(Saved data entries)
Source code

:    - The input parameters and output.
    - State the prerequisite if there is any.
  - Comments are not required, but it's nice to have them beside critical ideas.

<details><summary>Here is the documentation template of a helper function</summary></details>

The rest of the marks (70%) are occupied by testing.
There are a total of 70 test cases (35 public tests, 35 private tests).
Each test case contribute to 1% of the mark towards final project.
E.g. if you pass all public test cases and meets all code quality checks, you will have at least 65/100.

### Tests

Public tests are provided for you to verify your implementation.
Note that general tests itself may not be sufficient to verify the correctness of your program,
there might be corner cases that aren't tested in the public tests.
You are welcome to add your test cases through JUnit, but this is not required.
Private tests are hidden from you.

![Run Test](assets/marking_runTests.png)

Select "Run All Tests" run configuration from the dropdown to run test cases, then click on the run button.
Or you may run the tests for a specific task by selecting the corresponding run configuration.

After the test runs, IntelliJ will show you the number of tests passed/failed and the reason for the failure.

▶ **PROBLEM STATEMENT**: Every entry above should be returned exactly as written.

▶ **EXERCISE OUTPUT**:
Source code

:    - The input parameters and output.
    - State the prerequisite if there is any.
  - Comments are not required, but it's nice to have them beside critical ideas.

<details><summary>Here is the documentation template of a helper function</summary></details>

The rest of the marks (70%) are occupied by testing.
There are a total of 70 test cases (35 public tests, 35 private tests).
Each test case contribute to 1% of the mark towards final project.
E.g. if you pass all public test cases and meets all code quality checks, you will have at least 65/100.

### Tests

Public tests are provided for you to verify your implementation.
Note that general tests itself may not be sufficient to verify the correctness of your program,
there might be corner cases that aren't tested in the public tests.
You are welcome to add your test cases through JUnit, but this is not required.
Private tests are hidden from you.

![Run Test](assets/marking_runTests.png)

Select "Run All Tests" run configuration from the dropdown to run test cases, then click on the run button.
Or you may run the tests for a specific task by selecting the corresponding run configuration.

After the test runs, IntelliJ will show you the number of tests passed/failed and the reason for the failure.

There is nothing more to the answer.